Work request:
Within the records below, find each line that holds the string "questions", then copy it.

Start of Supplied information

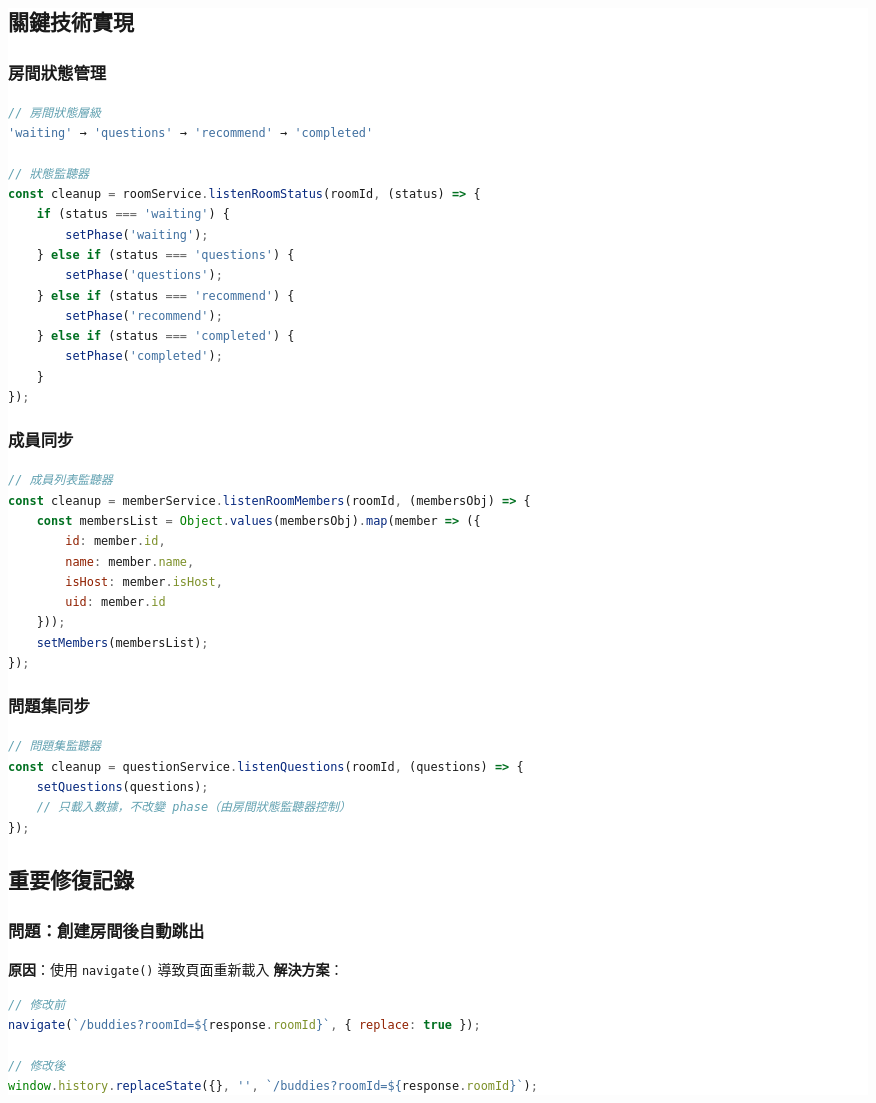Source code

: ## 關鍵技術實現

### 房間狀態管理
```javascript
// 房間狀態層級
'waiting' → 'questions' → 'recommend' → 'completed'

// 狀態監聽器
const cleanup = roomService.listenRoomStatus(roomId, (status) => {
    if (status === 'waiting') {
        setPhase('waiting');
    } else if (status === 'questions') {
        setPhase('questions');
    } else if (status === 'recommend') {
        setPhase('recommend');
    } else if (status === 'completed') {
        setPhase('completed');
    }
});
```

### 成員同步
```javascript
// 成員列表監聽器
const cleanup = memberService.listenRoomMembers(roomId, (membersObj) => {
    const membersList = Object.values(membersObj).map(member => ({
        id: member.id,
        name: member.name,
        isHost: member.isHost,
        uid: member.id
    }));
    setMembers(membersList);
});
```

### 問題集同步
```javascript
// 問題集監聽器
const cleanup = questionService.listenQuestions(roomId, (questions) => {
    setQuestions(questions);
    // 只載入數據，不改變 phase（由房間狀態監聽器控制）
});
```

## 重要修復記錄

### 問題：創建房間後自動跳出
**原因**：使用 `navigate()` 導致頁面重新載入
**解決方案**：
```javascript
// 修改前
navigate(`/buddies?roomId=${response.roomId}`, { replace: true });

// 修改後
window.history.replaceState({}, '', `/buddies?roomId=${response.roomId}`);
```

End of Supplied information

Problem solution:
'waiting' → 'questions' → 'recommend' → 'completed'
    } else if (status === 'questions') {
        setPhase('questions');
const cleanup = questionService.listenQuestions(roomId, (questions) => {
    setQuestions(questions);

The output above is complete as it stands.